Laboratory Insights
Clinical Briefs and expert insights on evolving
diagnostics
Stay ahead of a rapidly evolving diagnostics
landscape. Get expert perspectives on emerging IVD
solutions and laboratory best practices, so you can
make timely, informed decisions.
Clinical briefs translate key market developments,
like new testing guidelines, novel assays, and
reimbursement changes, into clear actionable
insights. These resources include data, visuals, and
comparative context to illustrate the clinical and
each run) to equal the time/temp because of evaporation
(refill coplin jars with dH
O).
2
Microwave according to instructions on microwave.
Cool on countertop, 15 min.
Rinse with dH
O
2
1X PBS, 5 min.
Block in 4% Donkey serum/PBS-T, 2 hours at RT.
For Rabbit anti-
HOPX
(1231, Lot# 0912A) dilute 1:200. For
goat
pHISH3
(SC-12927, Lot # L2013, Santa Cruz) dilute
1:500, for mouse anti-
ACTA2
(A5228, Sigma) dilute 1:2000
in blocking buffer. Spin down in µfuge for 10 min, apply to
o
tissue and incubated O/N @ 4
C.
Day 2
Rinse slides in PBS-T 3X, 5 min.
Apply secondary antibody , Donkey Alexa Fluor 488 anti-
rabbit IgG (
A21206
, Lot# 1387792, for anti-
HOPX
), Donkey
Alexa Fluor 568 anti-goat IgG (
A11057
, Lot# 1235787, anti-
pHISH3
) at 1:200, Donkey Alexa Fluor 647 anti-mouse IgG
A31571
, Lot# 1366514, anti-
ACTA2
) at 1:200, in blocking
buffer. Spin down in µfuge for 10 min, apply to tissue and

---

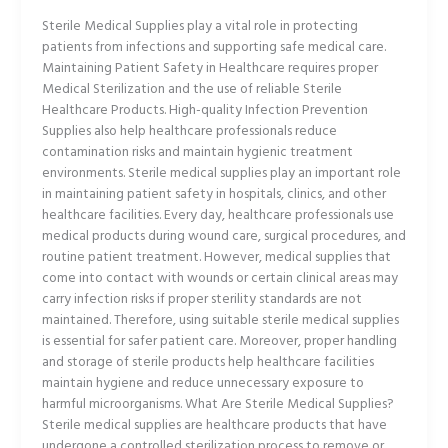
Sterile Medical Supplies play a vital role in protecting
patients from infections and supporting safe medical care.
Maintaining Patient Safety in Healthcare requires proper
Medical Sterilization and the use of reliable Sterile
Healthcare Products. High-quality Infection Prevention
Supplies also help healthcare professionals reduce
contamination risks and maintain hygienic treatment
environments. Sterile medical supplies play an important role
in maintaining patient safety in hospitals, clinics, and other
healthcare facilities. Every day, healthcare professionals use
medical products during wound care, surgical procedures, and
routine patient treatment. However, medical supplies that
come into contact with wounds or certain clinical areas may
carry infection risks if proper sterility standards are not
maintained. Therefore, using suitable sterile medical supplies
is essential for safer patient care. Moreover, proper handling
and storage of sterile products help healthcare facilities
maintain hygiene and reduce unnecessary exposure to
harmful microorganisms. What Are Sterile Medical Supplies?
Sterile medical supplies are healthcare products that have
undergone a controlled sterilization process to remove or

--

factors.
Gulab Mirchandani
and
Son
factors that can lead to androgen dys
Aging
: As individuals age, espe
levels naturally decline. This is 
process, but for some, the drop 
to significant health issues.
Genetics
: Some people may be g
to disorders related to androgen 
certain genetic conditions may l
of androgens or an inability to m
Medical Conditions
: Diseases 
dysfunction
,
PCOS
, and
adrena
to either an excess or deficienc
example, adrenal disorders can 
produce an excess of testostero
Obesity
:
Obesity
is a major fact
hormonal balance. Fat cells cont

▸ Work to complete: Everything above from the line containing "Laboratory Insights" down to the line containing "each run) to" is to be transcribed exactly, with both of those lines included and nothing else added.

▸ Problem solution:
Laboratory Insights
Clinical Briefs and expert insights on evolving
diagnostics
Stay ahead of a rapidly evolving diagnostics
landscape. Get expert perspectives on emerging IVD
solutions and laboratory best practices, so you can
make timely, informed decisions.
Clinical briefs translate key market developments,
like new testing guidelines, novel assays, and
reimbursement changes, into clear actionable
insights. These resources include data, visuals, and
comparative context to illustrate the clinical and
each run) to equal the time/temp because of evaporation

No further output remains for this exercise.